DOCUMENT SEGMENT:
>>

Answer:
1.67 m
Explanation:
The potential energy change of the small ball ΔU equals the work done by the buoyant force, W
ΔU = -W
Now ΔU = mgΔh where m = mass of small ball = ρV where ρ = density of small ball and V = volume of small ball. Δh = h - h' where h = final depth of small ball and h' = initial height of small ball = 5 m. Δh = h - 5
ΔU = mgΔh
ΔU = ρVgΔh
Now, W = ρ'VgΔh' where ρ = density of water and V = volume of water displaced = volume of small ball. Δh' = h - h' where h = final depth of small ball and h' = initial depth of small ball at water surface = 0 m. Δh' = h - h' = h - 0 = h
So, ΔU = -W
ρVgΔh = -ρ'VgΔh'
ρVg(h - 5) = -ρ'Vgh
ρ(h - 5) = -ρ'h
Since the density of the small ball equals 1/2 the density of water,
ρ = ρ'/2
ρ(h - 5) = -ρ'h
(ρ'/2)(h - 5) = -ρ'h
ρ'(h - 5)/2 = -ρ'h
(h - 5)/2 = -h
h - 5 = -2h
h + 2h = 5
3h = 5
h = 5/3
h = 1.67 m
So, the maximum depth the ball reaches is 1.67 m.

<<

EXTRACTED ENTRIES:
>>

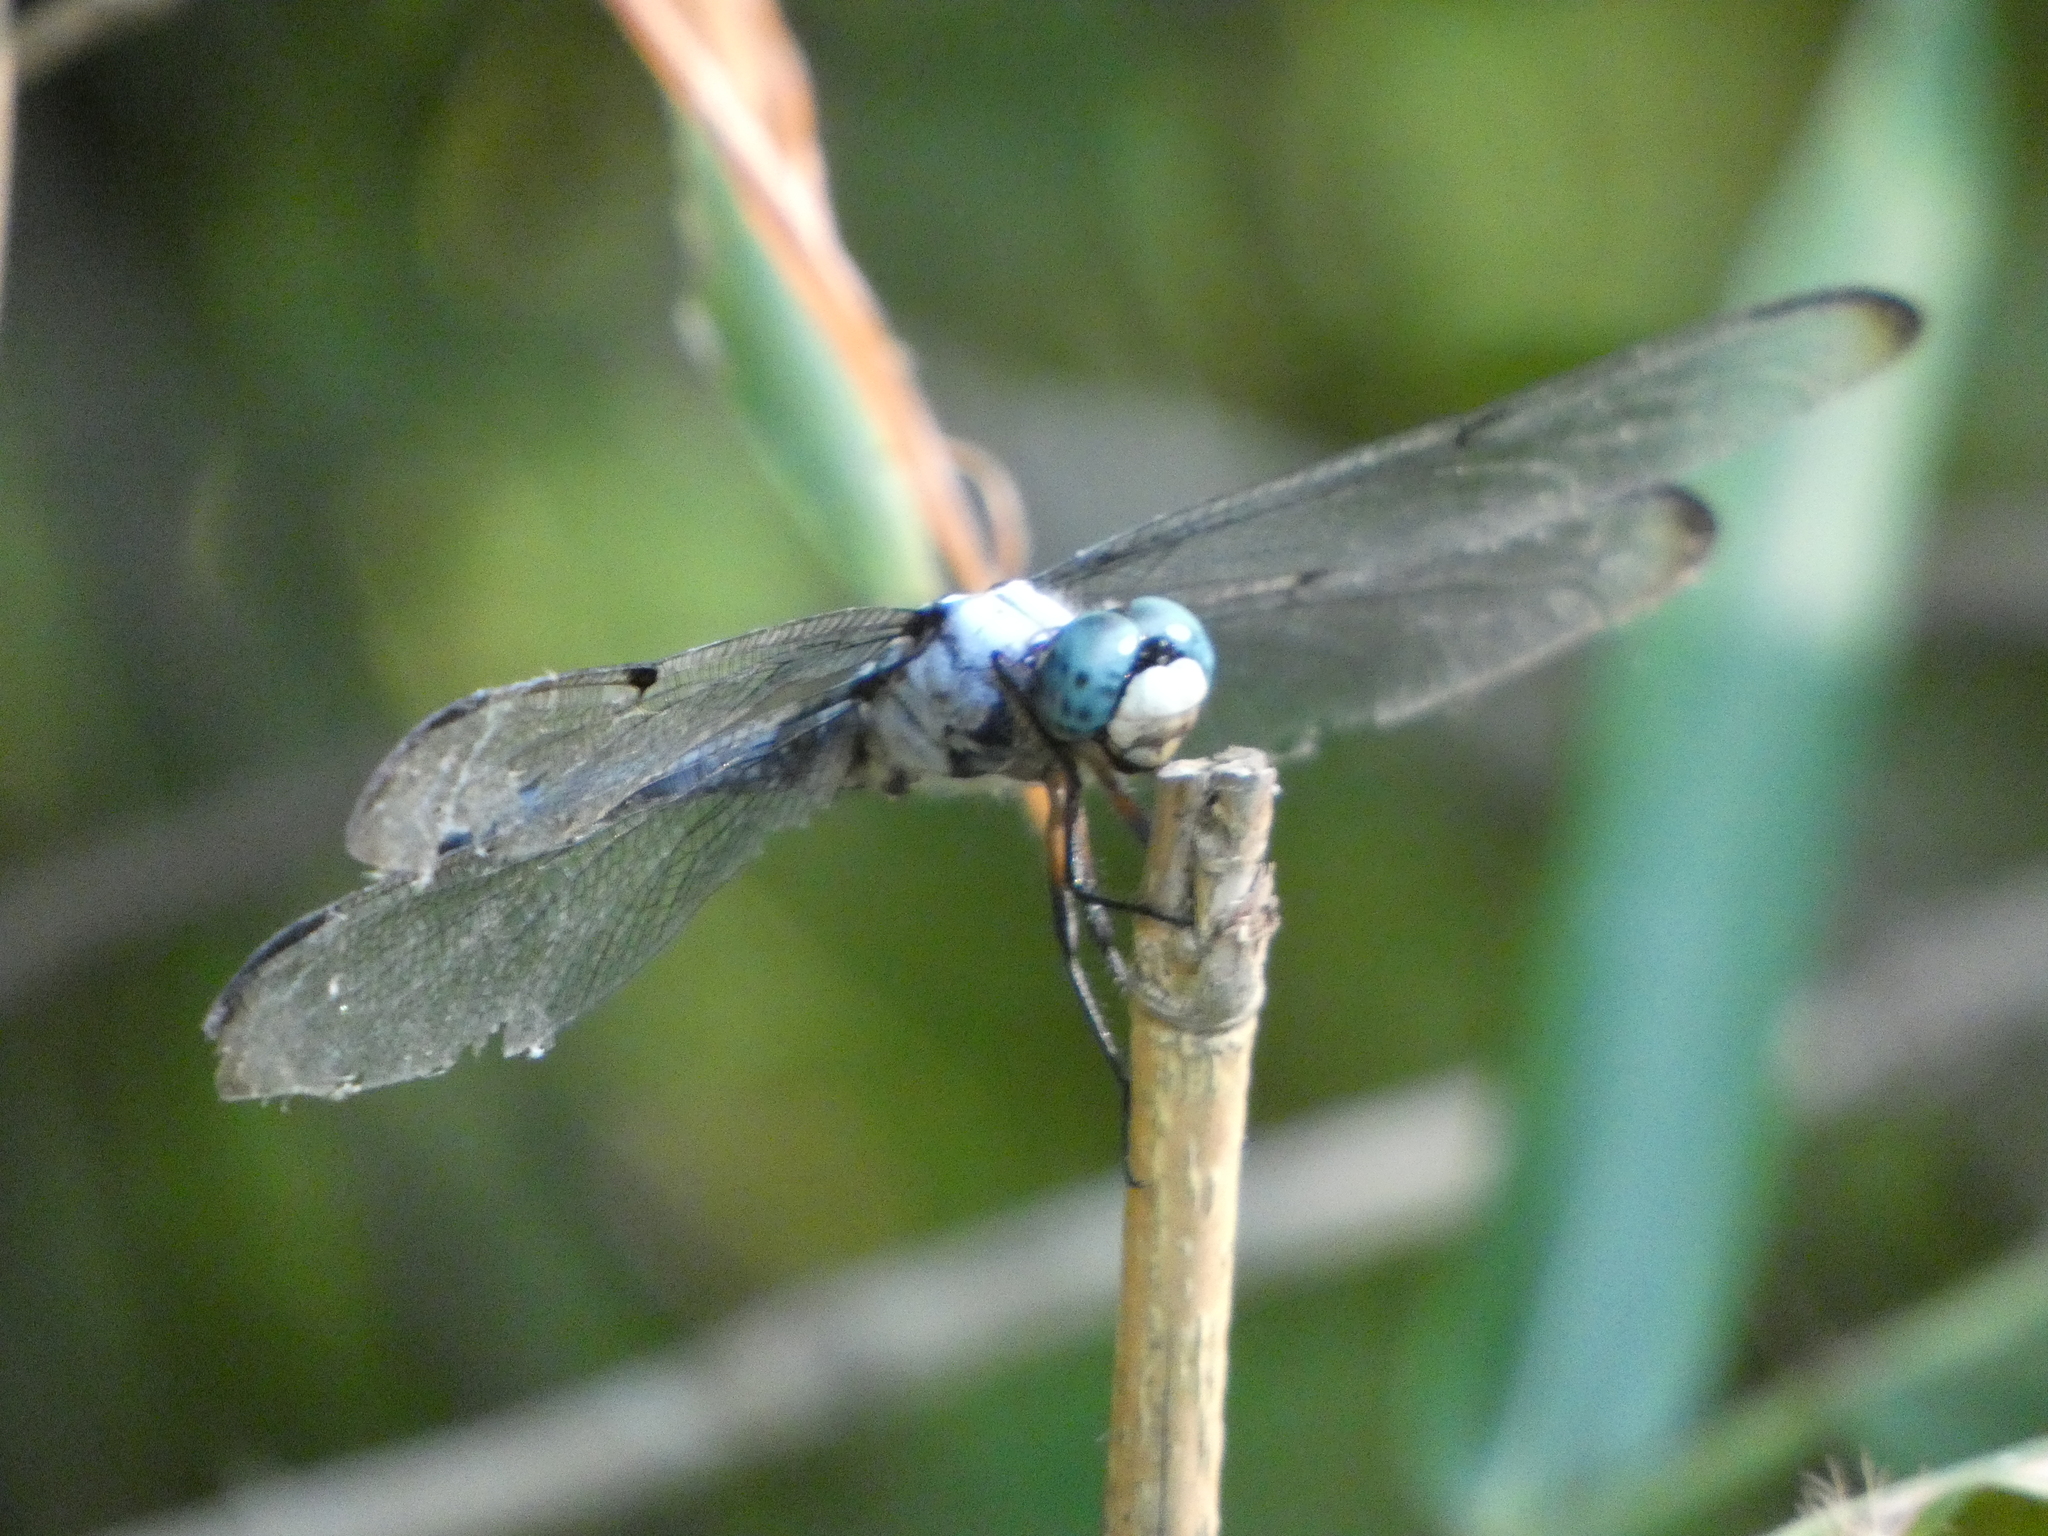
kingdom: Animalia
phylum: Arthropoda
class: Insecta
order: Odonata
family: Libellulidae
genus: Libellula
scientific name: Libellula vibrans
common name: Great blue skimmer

<<

REQUIRED ACTION: In the worked solution, how does the density of the small ball compare with the density of water?

ANSWER: The small ball's density equals one half the density of water.